Today’s figures show how the prime minister has spectacularly failed to meet the pledge although that hasn’t stopped him trying – yet again – to stop the dramatic inflow.
Now Cameron wants to restrict benefits to EU migrants and have another crackdown on illegal aliens. Anyone caught in the UK without the right to work will have their wages confiscated and be deported immediately, without being allowed to appeal until they are in their home country.
Last time the figures increased the prime minister shut colleges that only existed to provide visas to illegal immigrants. He also restricted the number of legitimate migrants from outside of the EU who were seeking work in the UK. Both reduced immigration but the effect was far outstripped by the number of migrants from the former communist countries in the EU.
Steven Woolfe MEP, the UKIP migration spokesman, slammed the government over its inability to controls the nation’s borders. He said:
“It has never been clearer that the UK borders are open to all whenever, wherever and however they want to come. The government has lost all control.
“The ONS report that 285,000 people came to work in the UK work last year. That is a city the size of Nottingham, which has nearly a 100 schools, 60 GP surgeries and several hospitals. Britain needs to provide the equivalent just to keep up with the workers arriving and this illustrates clearly the strain mass migration is putting on our public services.
“Government must act now in three areas. It must stop the free movement of people onto the UK from the EU. Second, it must improve the control systems and review the conditions for visa issuance for immigrants from non-EU countries.
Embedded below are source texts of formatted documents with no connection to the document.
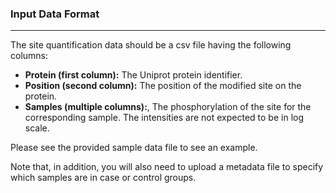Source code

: ### Input Data Format
***
The site quantification data should be a csv file having the following columns:
- <b>Protein (first column):</b> The Uniprot protein identifier. 
- <b>Position (second column):</b> The position of the modified site on the protein.
- <b>Samples (multiple columns):</b>, The phosphorylation of the site for the corresponding sample. The intensities are not expected to be in log scale.

Please see the provided sample data file to see an example.

Note that, in addition, you will also need to upload a metadata file to specify which samples are in case or control groups.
Third, it must increase the numbers of border control staff to ensure that we crack down on illegal immigrants entering the UK and can deport those who are caught once here.”
David Cameron had pledged to get net migration down to the “tens of thousands”, however in the run up to the election Theresa May downgraded the commitment to an “ambition”. The latest figures come as the EU is pushing for the UK to take tens of thousands of North African immigrants, fleeing the war in Libya.